I wanted to share how I ended up with the correct answer. It is probably a lucky choice, but just in case I wanted to share.

So, I didn't see the connection with the mean (even though statistics is my biggest strength). What I did was to first find the primes up to 20, just to see if there is a pattern that makes sense.

So, I lined them up, smaller to larger, and tried to find a number that is between 1 and 20. For me this meant 1<x<20, so I wanted a number that is one of these: 2,3,4....,19.

Then, I realised that there is no upper limmit to the primes - so there is no reason why they should stop at 19. What I realised then, is that the number that has most primes should be the highest possible in the range we are given: one of 2,3,4,....,19. So, 19 being the highest value, it is logical that this one would have the most primes around it. I rejected 20, because of the range, so I chose 18 (D), because it was the second highest.
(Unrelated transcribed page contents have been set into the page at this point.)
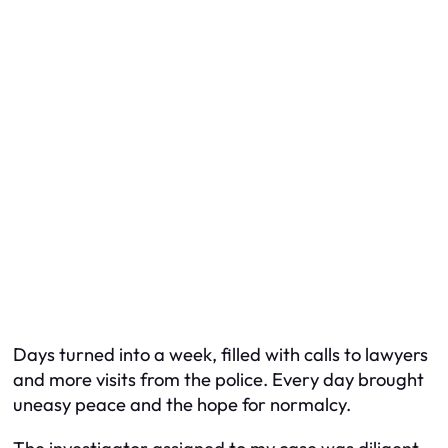
Days turned into a week, filled with calls to lawyers
and more visits from the police. Every day brought
uneasy peace and the hope for normalcy.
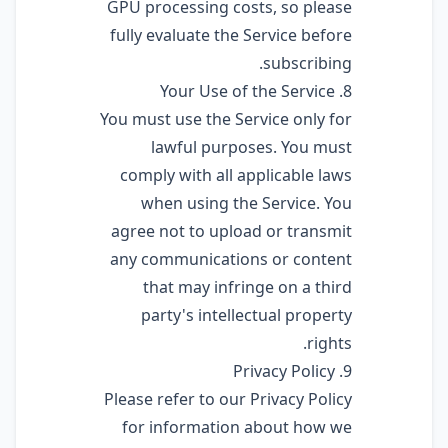
GPU processing costs, so please
fully evaluate the Service before
subscribing.
8. Your Use of the Service
You must use the Service only for
lawful purposes. You must
comply with all applicable laws
when using the Service. You
agree not to upload or transmit
any communications or content
that may infringe on a third
party's intellectual property
rights.
9. Privacy Policy
Please refer to our Privacy Policy
for information about how we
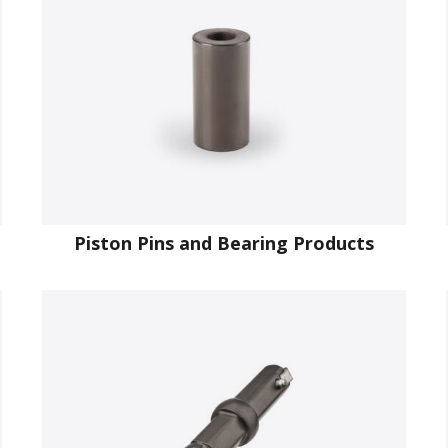
Piston Pins and Bearing Products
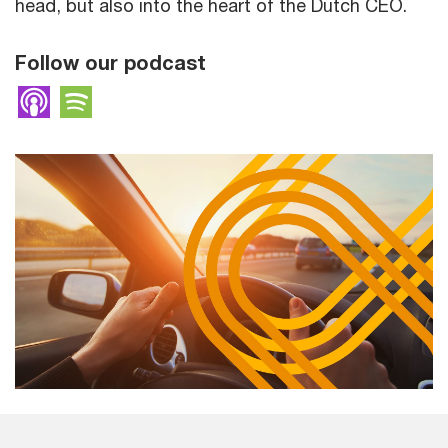
head, but also into the heart of the Dutch CEO.
Follow our podcast
Apple Podcasts
Spotify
Two different primes may be said to"rhyme" around an integer if they are the same distance from the integer on the number line. For instance, 3 and 7 rhyme around 5. What integer between 1 and 20, inclusive, has the greatest number of distinct rhyming primes around it?
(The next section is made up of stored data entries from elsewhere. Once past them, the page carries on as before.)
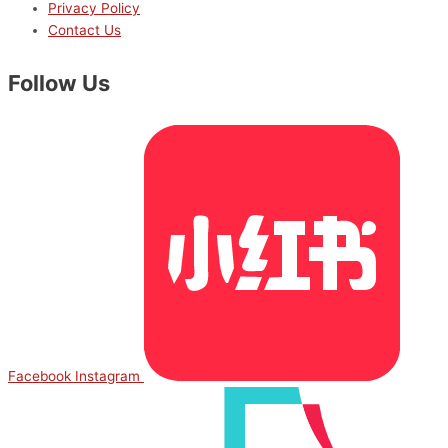
Privacy Policy
Contact Us
Follow Us
Facebook
Instagram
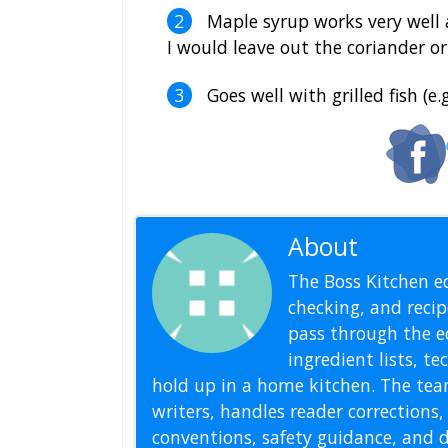
Maple syrup works very well a
I would leave out the coriander o
Goes well with grilled fish (e.
About
Editoria
The Boss Kitchen ed
checking, and recipe
pass through the ed
ingredient lists, t
hold up in a home kitchen. The tea
writers, handles reader correction
conventions, safety guidance, and di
A. 12 B. 15 C. 17 D. 18 E. 20

ALTERNATIVE EXPLANATION:

As per definition two different primes \(p_1\) and \(p_2\) are "rhyming primes" if \(n-p_1=p_2-n\), for some integer \(n\) --> \(2n=p_1+p_2\). So twice the number \(n\) must equal to the sum of two different primes, one less than \(n\) and another more than \(n\).

Let's test each option:

A. 12 --> 2*12=24 --> 24=5+19=7+17=11+13: 6 rhyming primes (start from the least prime and see whether we can get the sum of 24 by adding another prime more than 12 to it); B. 15 --> 2*15=30 --> 30=7+23=11+19=13+17: 6 rhyming primes; C. 17 --> 2*15=30 --> 34=7+23=11+19=13+17: 6 rhyming primes; D. 18 --> 2*18=36 --> 36=5+31=7+29=13+23=17+19: 8 rhyming primes; E. 20 --> 2*20=40 --> 40=3+37=11+29=17+23: 6 rhyming primes.

Two different primes may be said to"rhyme" around an integer if they are the same distance from the integer on the number line. For instance, 3 and 7 rhyme around 5. What integer between 1 and 20, inclusive, has the greatest number of distinct rhyming primes around it?

A. 12 B. 15 C. 17 D. 18 E. 20

are you **** kidding me..!!!

this question takes at-least 4 min to solve..!! idiotic ..!!
_________________

I wanted to share how I ended up with the correct answer. It is probably a lucky choice, but just in case I wanted to share.

So, I didn't see the connection with the mean (even though statistics is my biggest strength). What I did was to first find the primes up to 20, just to see if there is a pattern that makes sense.

So, I lined them up, smaller to larger, and tried to find a number that is between 1 and 20. For me this meant 1<x<20, so I wanted a number that is one of these: 2,3,4....,19.

Then, I realised that there is no upper limmit to the primes - so there is no reason why they should stop at 19. What I realised then, is that the number that has most primes should be the highest possible in the range we are given: one of 2,3,4,....,19. So, 19 being the highest value, it is logical that this one would have the most primes around it. I rejected 20, because of the range, so I chose 18 (D), because it was the second highest.

Does it make any sense?

Actually, the range, according to the question stem, is an integer between 1 and 20, inclusive. So rejecting 20 based on this would be incorrect. And even though there is no highest value, there is a lowest value (2) that needs to be taken into account.